Liaisons: Re-imagining Sondheim From The Piano

Author: 
Jed Distler
481 1780. Liaisons: Re-imagining Sondheim From The PianoLiaisons: Re-imagining Sondheim From The Piano

Liaisons: Re-imagining Sondheim From The Piano

In 2007 pianist and new music champion Anthony de Mare launched the Liasons Project, for which a wide stylistic and generational gamut of contemporary composers were commissioned to ‘reimagine’ Stephen Sondheim’s songs. The resultant works largely consist of fantasias on Sondheim’s melodic lines, harmonies and accompaniments. One might say that the collection presents 21st-century parallels to the operatic paraphrase genre that flourished in the 19th century, most prominently under Franz Liszt.

Three hours and 17 minutes of new music is a lot for listeners to absorb – not to mention a pianist having to learn, perform and record these works to the highest standard, as de Mare undoubtedly does throughout. Although familiarity with Sondheim’s original songs might aid one’s perception of their ‘reimagined’ counterparts, it’s not really necessary in order to assess each work’s individual merit or appeal. It helps that de Mare’s running order for each of the three discs ensures effective contrast and flow. As such, I found it best to listen to a disc from beginning to end without referring to titles or the composers’ identities, taking notes along the way.

All of the music holds interest, although some selections succeed more than others. The pieces generally fare best when composers remain true to their own stylistic selves and stay focused. Steve Reich’s rhythmically complex, tersely communicative two-piano take on ‘Finishing the hat’ will no doubt take on a life of its own. Both Derek Bermel’s ‘Sorry/Grateful’ and Paul Moravec’s ‘I think about you’ commence with sparse, achingly lyrical lines that give way to increasing musical and emotional complexity (self-indulgence, never). Tania León’s ‘going…gone’ almost unrecognisably recasts the original ‘Good thing going’ in jagged, carefully constructed lines and paragraphs. In the gently post-minimal ‘Perpetual happiness’, Eve Beglarian lays out staccato repeated notes and sparse chords in just the right proportions, whereas Mason Bates’s ‘Very put together’ attempts to pack in many notes in many registers with scarcely room to breathe.

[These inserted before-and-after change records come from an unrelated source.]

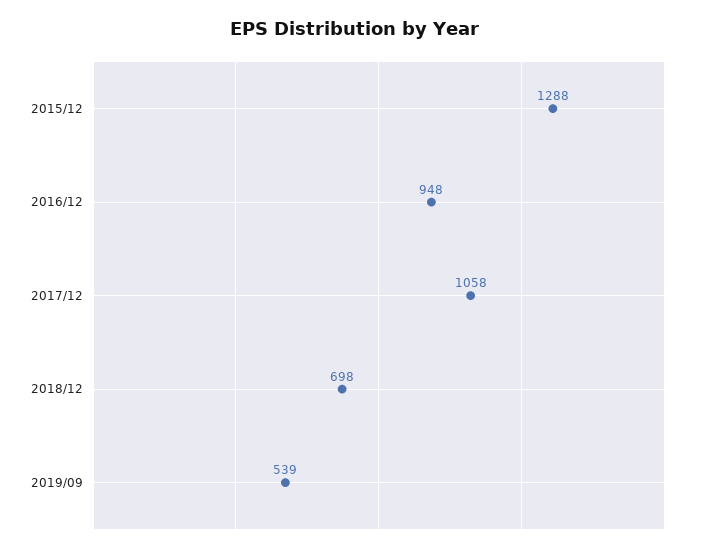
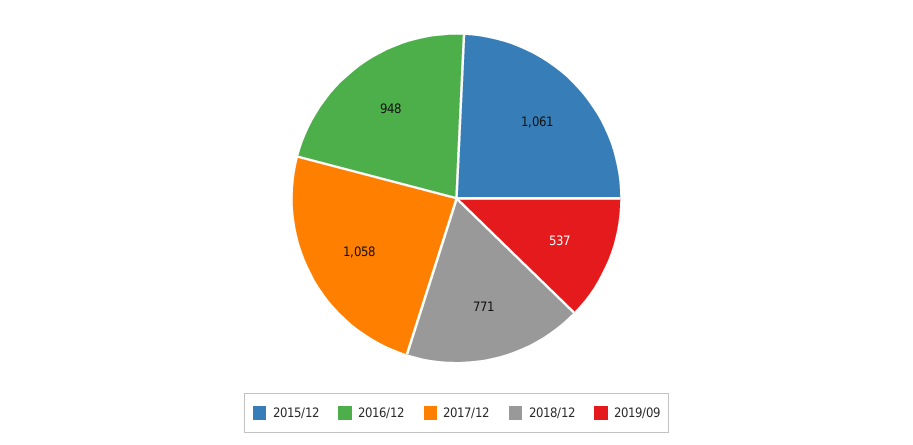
  {
-   "2015/12": 1288,
+   "2015/12": 1061,
    "2016/12": 948,
    "2017/12": 1058,
-   "2018/12": 698,
+   "2018/12": 771,
-   "2019/09": 539
+   "2019/09": 537
  }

By contrast, Jake Heggie transforms ‘I’m excited. No you’re not.’ into a witty, well-crafted, neo-Prokofievian flagwaver, while the declamatory unison utterances and sinewy counterpoint in John Musto’s ‘Epiphany’ and wistful bluesy allusions of Frederic Rzewski’s ‘I’m still here’ exemplify unambiguously real piano-writing. Eric Rockwell’s straightforward yet heavy-handed ragtime/piano-bar treatment of ‘You could drive a person crazy’ pales next to the delicacy and subtle harmonic tinges in Fred Hersch’s ‘No one is alone’, although Mark-Anthony Turnage’s spacious and sensitive take on ‘Pretty women’ was quite the surprise. For that matter, de Mare’s own beautifully wrought mini-fantasy on themes from Sunday in the Park with George upstages lesser contributions from several highly touted composers and brings this fascinating, excellently produced collection to a fulfilling close.